Exercise objective. Among the entries below, count each line holding the word "thickness". Write only the number.

Material provided.
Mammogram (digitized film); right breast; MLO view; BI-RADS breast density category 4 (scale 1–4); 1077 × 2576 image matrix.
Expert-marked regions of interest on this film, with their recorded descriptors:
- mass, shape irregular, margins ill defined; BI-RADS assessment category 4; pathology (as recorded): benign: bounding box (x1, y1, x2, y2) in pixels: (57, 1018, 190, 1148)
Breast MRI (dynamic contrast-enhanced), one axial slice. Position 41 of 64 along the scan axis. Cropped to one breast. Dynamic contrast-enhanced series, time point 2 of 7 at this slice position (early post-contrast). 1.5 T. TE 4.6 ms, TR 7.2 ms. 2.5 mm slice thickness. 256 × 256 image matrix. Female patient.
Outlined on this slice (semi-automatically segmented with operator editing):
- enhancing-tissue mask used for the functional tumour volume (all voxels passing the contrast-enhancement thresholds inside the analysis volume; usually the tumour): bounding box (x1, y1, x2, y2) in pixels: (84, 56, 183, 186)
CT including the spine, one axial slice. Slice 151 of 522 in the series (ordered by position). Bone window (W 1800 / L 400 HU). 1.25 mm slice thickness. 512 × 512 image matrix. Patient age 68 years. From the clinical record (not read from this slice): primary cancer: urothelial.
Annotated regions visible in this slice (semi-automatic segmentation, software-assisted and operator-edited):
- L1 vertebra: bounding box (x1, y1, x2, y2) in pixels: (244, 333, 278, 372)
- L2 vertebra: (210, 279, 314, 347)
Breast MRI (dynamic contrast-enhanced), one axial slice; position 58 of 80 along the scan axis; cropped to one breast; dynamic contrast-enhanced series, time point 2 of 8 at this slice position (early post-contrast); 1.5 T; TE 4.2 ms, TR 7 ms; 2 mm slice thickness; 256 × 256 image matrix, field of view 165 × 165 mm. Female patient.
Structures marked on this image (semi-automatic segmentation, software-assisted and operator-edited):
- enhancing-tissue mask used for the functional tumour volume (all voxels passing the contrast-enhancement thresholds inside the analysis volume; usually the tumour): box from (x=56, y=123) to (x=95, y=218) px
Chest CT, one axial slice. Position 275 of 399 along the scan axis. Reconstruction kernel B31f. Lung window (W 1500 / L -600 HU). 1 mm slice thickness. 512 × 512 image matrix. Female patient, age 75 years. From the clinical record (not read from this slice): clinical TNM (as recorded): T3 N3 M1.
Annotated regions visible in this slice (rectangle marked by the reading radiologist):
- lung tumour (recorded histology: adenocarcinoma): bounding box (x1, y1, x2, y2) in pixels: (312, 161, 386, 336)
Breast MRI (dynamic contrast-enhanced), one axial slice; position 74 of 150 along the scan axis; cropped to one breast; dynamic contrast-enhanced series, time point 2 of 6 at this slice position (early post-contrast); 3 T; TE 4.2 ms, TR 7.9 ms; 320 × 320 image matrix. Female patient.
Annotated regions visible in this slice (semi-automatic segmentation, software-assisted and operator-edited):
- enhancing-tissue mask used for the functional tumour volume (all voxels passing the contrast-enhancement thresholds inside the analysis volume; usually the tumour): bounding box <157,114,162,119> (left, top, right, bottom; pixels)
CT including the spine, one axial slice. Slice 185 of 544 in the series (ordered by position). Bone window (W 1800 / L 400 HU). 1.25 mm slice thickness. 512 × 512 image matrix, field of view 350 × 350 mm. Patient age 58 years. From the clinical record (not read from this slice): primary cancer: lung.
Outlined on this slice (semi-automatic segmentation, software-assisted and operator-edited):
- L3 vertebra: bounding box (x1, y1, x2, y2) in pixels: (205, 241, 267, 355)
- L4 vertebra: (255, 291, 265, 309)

Answer section. 5